- Work required
Reproduce every line of each row precisely as it appears, omitting the pictures from your answer.

--- start of Records provided ---

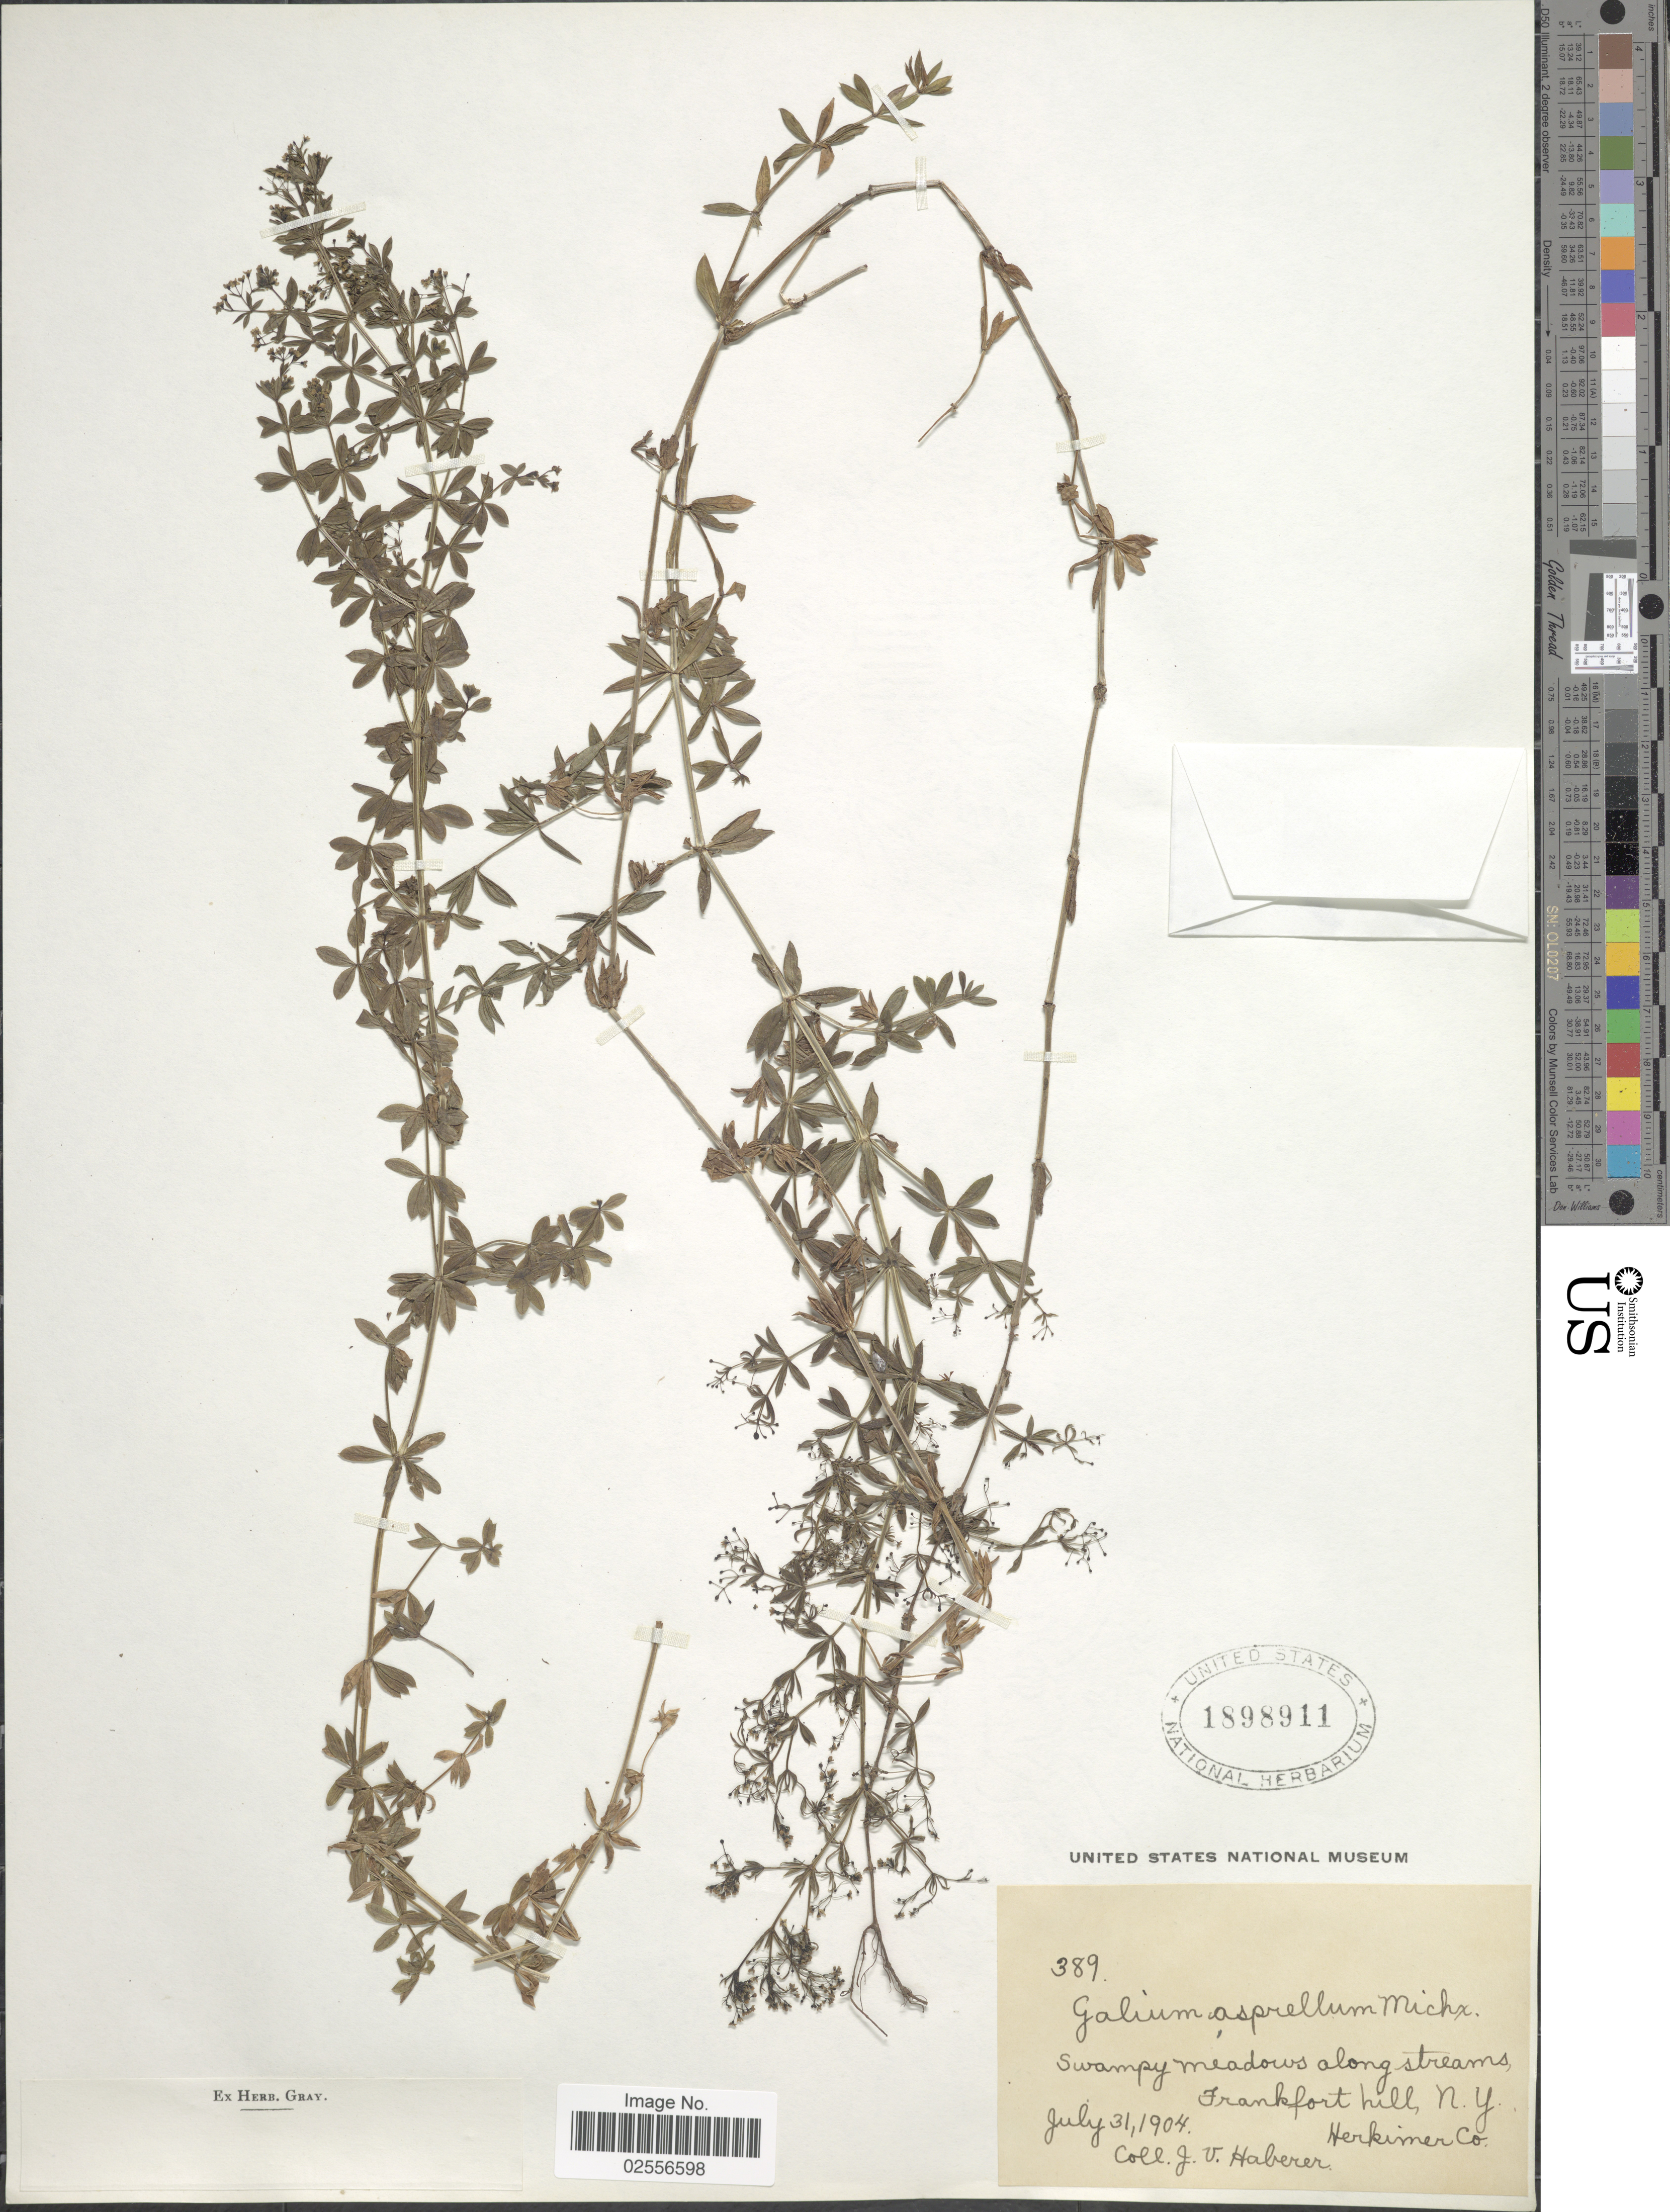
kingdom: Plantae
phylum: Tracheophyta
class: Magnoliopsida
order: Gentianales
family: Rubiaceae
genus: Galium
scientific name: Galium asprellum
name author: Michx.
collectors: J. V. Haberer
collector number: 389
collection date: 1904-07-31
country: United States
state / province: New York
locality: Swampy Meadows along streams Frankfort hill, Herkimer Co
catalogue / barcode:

--- end of Records provided ---

- Solution
kingdom: Plantae
phylum: Tracheophyta
class: Magnoliopsida
order: Gentianales
family: Rubiaceae
genus: Galium
scientific name: Galium asprellum
name author: Michx.
collectors: J. V. Haberer
collector number: 389
collection date: 1904-07-31
country: United States
state / province: New York
locality: Swampy Meadows along streams Frankfort hill, Herkimer Co
catalogue / barcode:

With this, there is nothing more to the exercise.